§ **To do**:
1. In the account of the dog Dharma's last days, in which room did she collapse for the last time?
2. Write what comes next in the account of the dog Dharma's death, picking up right after its final sentence.

§ **Document segment**:

We returned home, much relieved, and Dharma herself rebounded nicely. She quickly became active and regained her appetite. She later settled down in the store-front window and barked at an annoying passerby, seemingly her old self. But, sadly, within two days her condition began to deteriorate again. She refused both food and water. She simply lay motionless on the laundry room floor, apparently resigned to her situation, and started exhibiting labored breathing. By the next morning, she had moved to the adjacent family room, but the labored breathing worsened. Then she arose and staggered into the hallway before collapsing at the foot of the stairs. At this point we were quite sure she was approaching the end. She did not express any signs of fear, but she did seem to be sad. Being Easter Monday, the vet’s office was closed. My wife and I felt that the most compassionate course of action would be to stay by her side and comfort her as much as possible. Amidst our own tears, we took turns stoking her and speaking lovingly to her. She managed to move outside where she lay briefly on the patio before being bothered by flies and retreating to the kitchen, where she collapsed for the last time. Shortly thereafter, her breathing became extremely shallow and slow. It was so difficult to watch as it finally ceased entirely. I was concerned that her eyes stayed open (notwithstanding my attempts to gently close them) and her tongue protruded, but I have since read that this is normal for dogs. I also felt very badly for her that she had to take this final step of her journey by herself.

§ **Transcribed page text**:
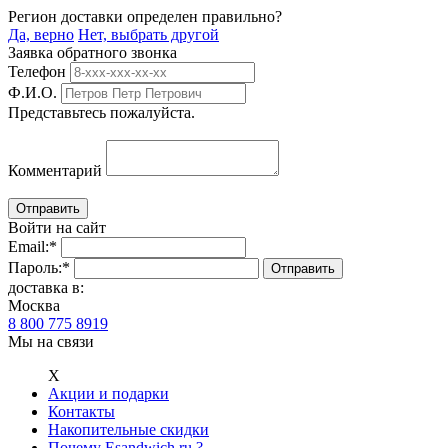
Регион доставки определен правильно?
Да, верно
Нет, выбрать другой
Заявка обратного звонка
Телефон
Ф.И.О.
Представьтесь пожалуйста.
Комментарий
Войти на сайт
Email:
*
Пароль:
*
доставка в:
Москва
8 800 775 8919
Мы на связи
Х
Акции и подарки
Контакты
Накопительные скидки
Почему Esandwich.ru ?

§ **Answers below**:
1. In the kitchen.

2.
In a dazed state, my wife and I buried our sweet girl in our garden, under the apple tree, our tears flowing freely. The fact that Dharma had truly enjoyed life and would have preferred to live longer, combined with my own pain of loss, made me experience anger in addition to sadness. However, I am inclined to believe that Dharma may also have felt sadness near the end because she understood that those who loved her, and whom she loved in return, would feel pain at her passing. She had depended on us for her care and sustenance, and for awhile I felt as though I had let her down. But when I thought rationally, I acknowledged that she had been very well loved and cared for, and had lived a full and long life (for dogs, but seemingly too short for us). I have been blessed with proof that Jesus lives and that he loves me. What finally brought me the most peace was a prayer I made to Jesus to love and comfort Dharma.
Until we meet again, my good girly-girl.